The 34-year-old has been a free agent since the mutual termination of his contract with Scottish Premiership side Rangers, which had ended tumultuously in the wake of training fall-outs and betting infringements.
Barton played a crucial role in helping Burnley earn promotion back to the Premier League as SkyBet Championship title winners, but declined to extend his Turf Moor stay in favour of a move north of the border.
However, the midfielder struggled to recapture the stunning form he enjoyed in East Lancashire, and made only five league appearances for the Ibrox outfit – the last of which, a 5-1 defeat to fierce Glasgow rivals Celtic, proving to be the nadir of his brief spell, which came to an end earlier this month.
‘If Joey requires our support here, he’d get that.’
And Dyche explained how ‘There’s lots of players in my past I’ve helped out,’ and that ‘if he [Barton] needed a base to get fit, among many other players I’ve helped out, I’d listen.’
The Clarets boss also remarked how, on previous occasions, he and his staff ‘have helped out young players, old players, with phone calls to their other clubs,’ and added ‘if Joey requires our support here, he’d get that.’
Dyche and Barton enjoyed a good working relationship, with the latter a much more composed, restrained character than under different management regimes – so much so that he was named in the Championship’s Team of the Year with an impressive discipline record.

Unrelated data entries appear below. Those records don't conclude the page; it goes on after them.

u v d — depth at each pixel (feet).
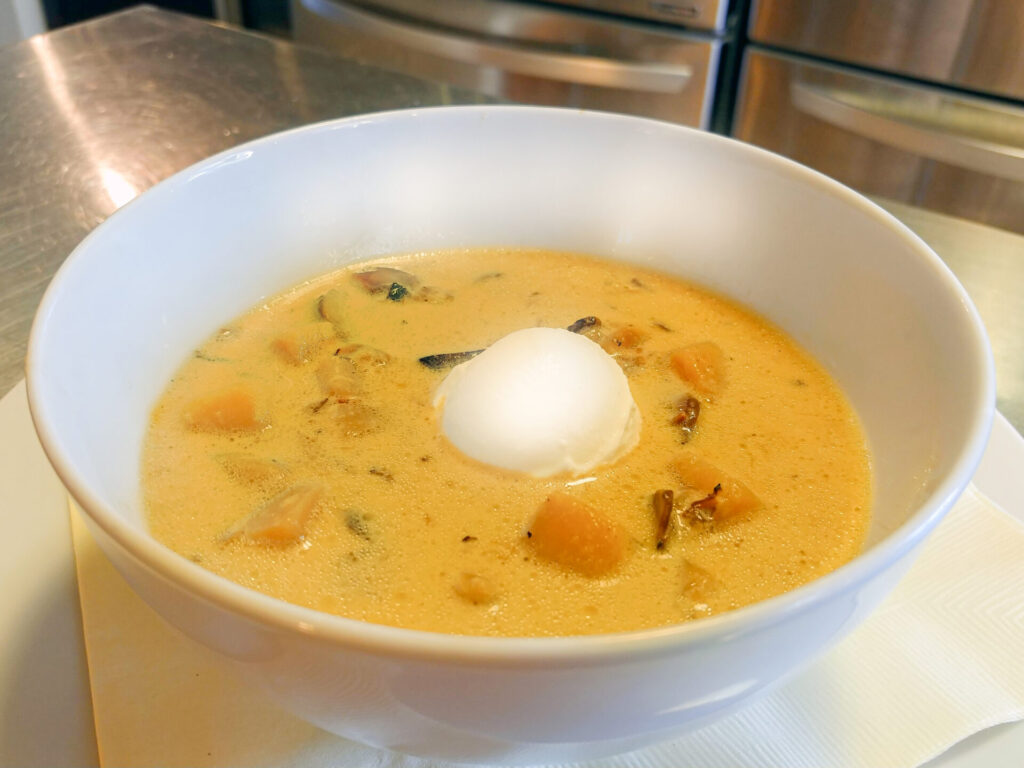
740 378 0.62
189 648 0.47
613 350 0.64
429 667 0.29
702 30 1.44
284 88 1.18
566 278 0.72
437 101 1.16
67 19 2.01
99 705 0.45
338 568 0.47
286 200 0.66
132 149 1.04
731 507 0.50
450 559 0.48
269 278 0.67
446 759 0.40
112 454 0.47
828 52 1.38
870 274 0.58
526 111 0.70
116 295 0.52
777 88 1.44
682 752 0.43
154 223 0.56
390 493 0.52
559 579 0.47
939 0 1.26
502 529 0.50
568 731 0.33
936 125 1.32
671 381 0.61
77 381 0.45
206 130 1.09
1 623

But Barton’s former manager was also quick to realise that his options were open, adding ‘that’s if he requires it [the club’s help]. If he doesn’t, he’ll move forward where he needs to move forward to.’
Speaking on Thursday ahead of his side’s trip to West Bromwich Albion on Monday evening, Dyche was also quizzed about a possible permanent return for Barton, but refused to be drawn on the subject, stating ‘Beyond the help, that would be it. The rest is for the future, not for now. If there’s any guarantee, that’s for the future.’